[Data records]
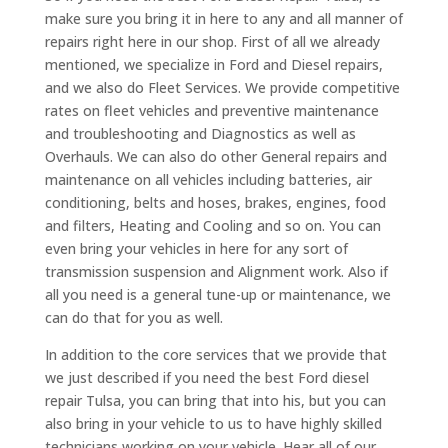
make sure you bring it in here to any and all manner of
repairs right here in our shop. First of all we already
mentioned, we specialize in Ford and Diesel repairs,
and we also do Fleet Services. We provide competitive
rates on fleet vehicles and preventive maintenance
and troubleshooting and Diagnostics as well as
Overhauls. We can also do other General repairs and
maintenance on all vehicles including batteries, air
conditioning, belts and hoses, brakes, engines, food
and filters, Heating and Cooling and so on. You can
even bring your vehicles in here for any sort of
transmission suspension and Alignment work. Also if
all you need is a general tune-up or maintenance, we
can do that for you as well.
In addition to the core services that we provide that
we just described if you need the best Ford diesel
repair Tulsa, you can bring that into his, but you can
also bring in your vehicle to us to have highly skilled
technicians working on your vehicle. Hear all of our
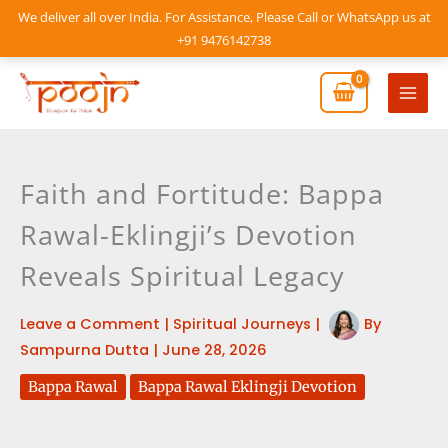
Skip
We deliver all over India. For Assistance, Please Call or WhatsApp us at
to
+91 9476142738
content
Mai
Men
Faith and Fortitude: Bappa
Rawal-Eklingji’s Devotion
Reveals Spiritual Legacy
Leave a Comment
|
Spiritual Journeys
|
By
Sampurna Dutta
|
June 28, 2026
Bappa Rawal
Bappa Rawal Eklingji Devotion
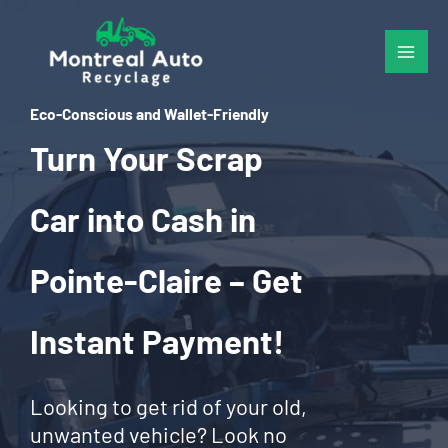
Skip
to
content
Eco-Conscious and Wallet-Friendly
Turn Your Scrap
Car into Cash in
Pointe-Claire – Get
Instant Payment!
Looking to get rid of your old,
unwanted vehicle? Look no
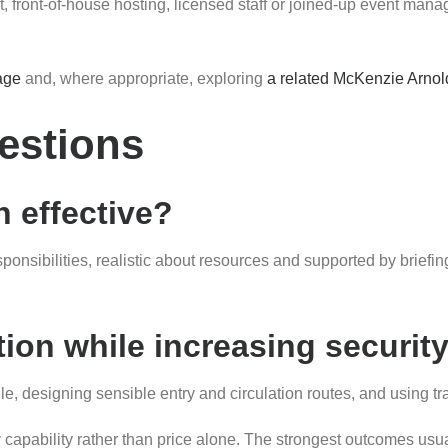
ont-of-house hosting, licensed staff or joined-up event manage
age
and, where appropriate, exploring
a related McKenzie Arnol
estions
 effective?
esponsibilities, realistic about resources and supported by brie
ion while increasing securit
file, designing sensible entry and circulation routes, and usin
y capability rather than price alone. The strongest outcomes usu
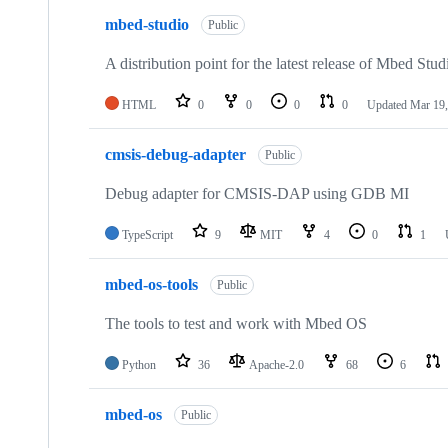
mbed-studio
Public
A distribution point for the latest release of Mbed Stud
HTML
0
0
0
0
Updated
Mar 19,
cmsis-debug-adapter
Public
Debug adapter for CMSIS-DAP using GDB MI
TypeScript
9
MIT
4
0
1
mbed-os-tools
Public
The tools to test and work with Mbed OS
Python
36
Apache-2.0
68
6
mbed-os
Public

**Exercise:** Please copy out every line in the listing above that contains the word "Eklingji", counting a match only when its capitalization is the same.

**Written reply:**
Rawal-Eklingji’s Devotion
Bappa Rawal Eklingji Devotion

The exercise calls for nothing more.